_TASK PROMPT_
Switch "Subscribe" to "Follow" throughout the data below and leave every other line as it is. Omit the pictures from your answer.

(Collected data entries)
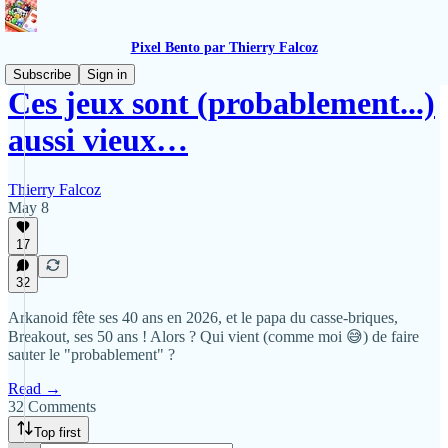
Pixel Bento par Thierry Falcoz
Subscribe
Sign in
Ces jeux sont (probablement...)
aussi vieux…
Thierry Falcoz
May 8
17
32
Arkanoid fête ses 40 ans en 2026, et le papa du casse-briques,
Breakout, ses 50 ans ! Alors ? Qui vient (comme moi 😅) de faire
sauter le "probablement" ?
Read →
32 Comments
Top first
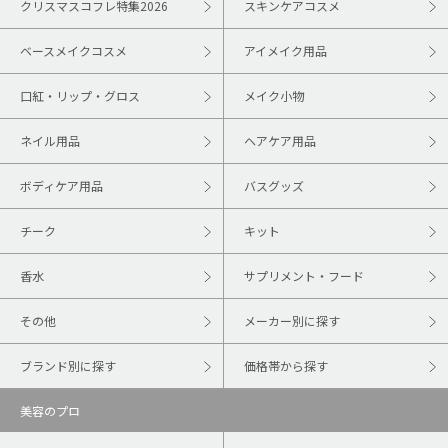
クリスマスコフレ特集2026
スキンケアコスメ
ベースメイクコスメ
アイメイク用品
口紅・リップ・グロス
メイク小物
ネイル用品
ヘアケア用品
ボディケア用品
バスグッズ
チーク
キット
香水
サプリメント・フード
その他
メーカー別に探す
ブランド別に探す
価格帯から探す
美容のプロ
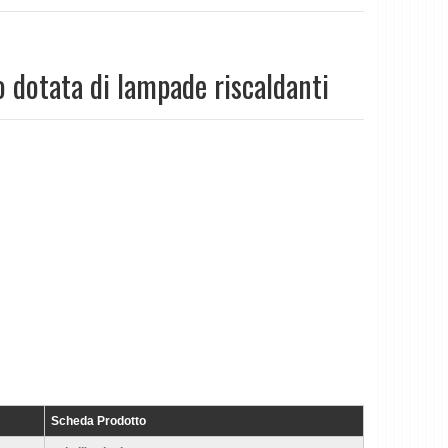
o dotata di lampade riscaldanti
Scheda Prodotto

_EXERCISE OUTPUT_
Pixel Bento par Thierry Falcoz
Follow
Sign in
Ces jeux sont (probablement...)
aussi vieux…
Thierry Falcoz
May 8
17
32
Arkanoid fête ses 40 ans en 2026, et le papa du casse-briques,
Breakout, ses 50 ans ! Alors ? Qui vient (comme moi 😅) de faire
sauter le "probablement" ?
Read →
32 Comments
Top first
クリスマスコフレ特集2026
スキンケアコスメ
ベースメイクコスメ
アイメイク用品
口紅・リップ・グロス
メイク小物
ネイル用品
ヘアケア用品
ボディケア用品
バスグッズ
チーク
キット
香水
サプリメント・フード
その他
メーカー別に探す
ブランド別に探す
価格帯から探す
美容のプロ
o dotata di lampade riscaldanti
Scheda Prodotto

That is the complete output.